We feel that this is very, very important, Mr. Chairman. We are going to follow a format this morning of calling upon each of the mayors involved to make a short statement. We will call on each in turn, and we would then welcome any questions or at any time any questions you want to discuss.

The CHAIRMAN. Mr. Mayor, I am going to suggest that we not question until the panel is completed, because we have to keep things moving, and if we start questioning now, I am afraid it would take entirely too much time. Go right ahead.

Mayor Alioto. To sum up the situation, we think we need action The CHAIRMAN. In that connection, aren't you getting action now? We tried to start this thing back at the first of the year. We got the President's bill yesterday. We are moving. We are going to start next Monday marking it up, in the hope that we can get a bill out of here and through the Senate by the end of October.

now.

Mayor Alioto. We appreciate everything that is being done by the committee. The action we are talking about is the action to give us something on a permanent basis and not on an experimental basis. As I say, some of the proposals of the administration are fine, but they are admittedly experimental. They don't propose to phase in their housing allowances until 1976. Some of us don't think that we can wait that long.

We think we need something for 1974 and 1975. We do appreciate the tremendous action taken by this committee, and we do favor the omnibus bill that we have spoken about.

I would like to call on Mayor Alexander of the city of Syracuse.

MAYOR LEE ALEXANDER, SYRACUSE, N.Y.

Mayor ALEXANDER. Thank you, Mr. Chairman. I am here as a member of the legislative action committee, but also as chairman of the community development committee of the National League of Cities. I would like to say that I join in Joe Alioto's expression of the gratitude that Senator Proxmire suffered no harm.

I think it is symbolic that the attack was made while he was running to his office, and not from his office. I have been here before seeking help and understanding for the American cities. As a result of that, I have developed a tremendous confidence in the judgment of this committee and in its ability to respond to the problems of the cities.

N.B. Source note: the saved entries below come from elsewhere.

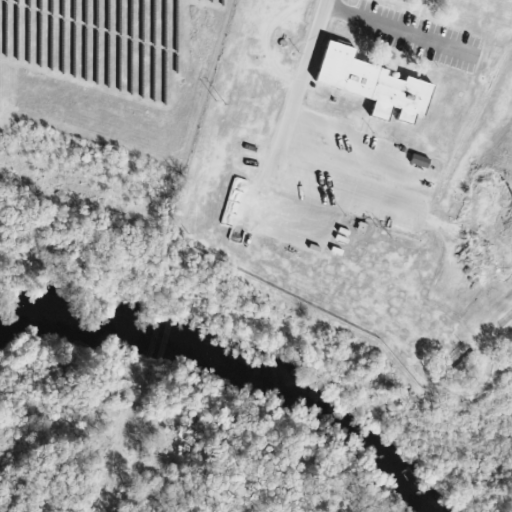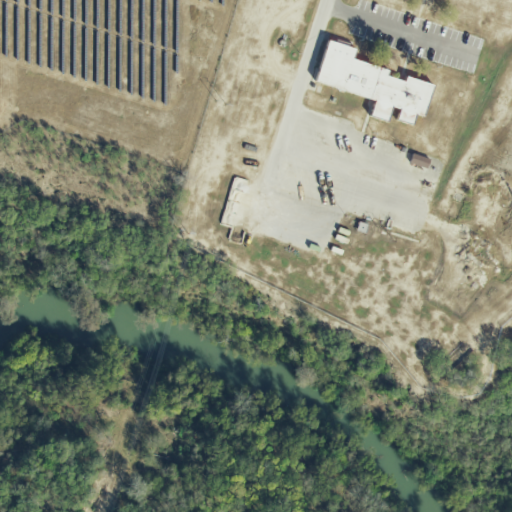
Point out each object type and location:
road: (395, 29)
building: (372, 83)
road: (295, 89)
solar farm: (107, 97)
building: (418, 160)
wastewater plant: (361, 175)
river: (239, 363)
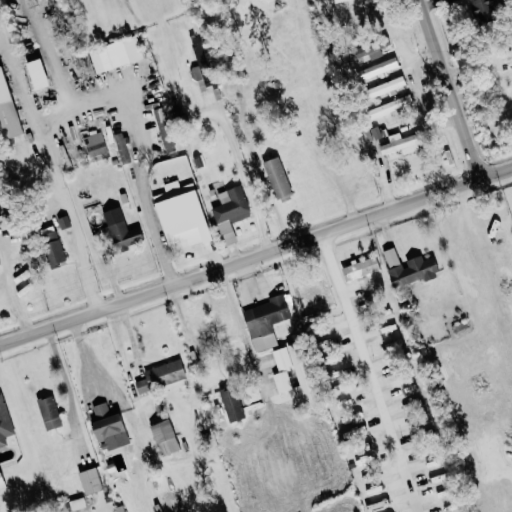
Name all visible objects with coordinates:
building: (337, 1)
building: (485, 12)
building: (363, 17)
building: (365, 52)
building: (115, 54)
building: (379, 69)
building: (37, 74)
building: (201, 75)
road: (456, 85)
building: (386, 87)
road: (82, 102)
building: (390, 107)
building: (7, 111)
building: (166, 130)
building: (407, 142)
building: (94, 144)
building: (121, 152)
road: (240, 169)
building: (277, 177)
road: (268, 197)
building: (229, 212)
building: (180, 214)
building: (63, 222)
building: (120, 231)
building: (51, 246)
road: (256, 249)
building: (360, 268)
building: (407, 268)
building: (311, 317)
building: (264, 322)
building: (318, 331)
building: (325, 344)
building: (281, 358)
building: (328, 359)
road: (371, 364)
road: (62, 373)
building: (301, 376)
building: (161, 377)
building: (282, 381)
building: (337, 389)
building: (231, 404)
building: (48, 413)
building: (351, 417)
building: (4, 422)
building: (106, 423)
building: (165, 438)
building: (433, 463)
building: (367, 477)
building: (437, 478)
building: (1, 481)
building: (90, 481)
building: (375, 489)
building: (440, 494)
building: (77, 504)
building: (376, 505)
building: (450, 507)
building: (394, 511)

You listen to us and then act with great deliberation. I think you give us a lot of patience, because very often you gentlemen are fully informed on the subject matter of these hearings from your own experiences. For your past responsiveness and the responsiveness of Congress, I want to express my gratitude.

I think general revenue sharing is going to be a landmark in the history of American cities. I would like to add my endorsement and the endorsement of the community development committee of the National League of Cities for Senator Sparkman's proposal for a housing block grant. As Mayor Alioto said, I want to emphasize my support for local flexibility, because I think cities do vary in their needs, such as the kind of construction and the site locations and the mix between rehabilitation and construction.

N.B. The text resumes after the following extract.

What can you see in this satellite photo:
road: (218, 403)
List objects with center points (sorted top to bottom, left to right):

I think the President's proposal for housing allowances does have a place, but I am not sure it will be meaningful to the cities until we have some new construction. Very often in the housing dialog, they talk about the vacancy rate; I would like to submit for your consideration that that is sometimes distorted.

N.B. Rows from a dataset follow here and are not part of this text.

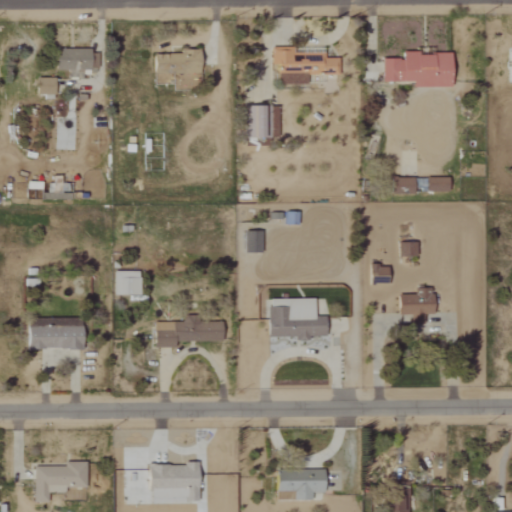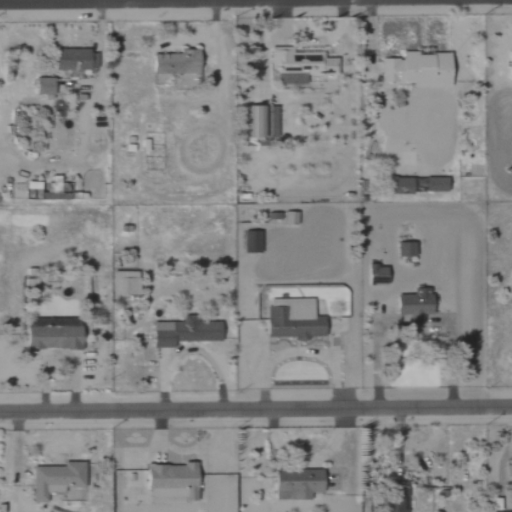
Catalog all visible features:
road: (170, 2)
building: (165, 49)
building: (74, 62)
building: (173, 62)
building: (298, 65)
building: (509, 65)
building: (414, 69)
building: (42, 86)
building: (256, 122)
building: (430, 185)
building: (401, 186)
building: (249, 242)
building: (403, 249)
building: (374, 275)
building: (123, 283)
building: (412, 305)
building: (291, 320)
building: (55, 322)
building: (182, 332)
building: (50, 338)
road: (256, 410)
building: (53, 479)
building: (169, 483)
building: (294, 484)
building: (395, 497)
building: (506, 511)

Syracuse is a city of 200,000. We have 70,000 housing units, but one out of every five houses in my city is substandard. Seventy percent of the housing units are wooden frame houses. So even where there is a high vacancy rate, housing allowances may not work. I think we must have new construction and rehabilitation as well before housing allowances can be important.

Now in Syracuse, which certainly is not the size of San Francisco or some of the other large cities represented by the mayors in this room, we have had some 2,100 subsidized housing units built in the last 5 years. That doesn't mean very much when I tell you that we have got some 1,600 on the waiting list each and every year.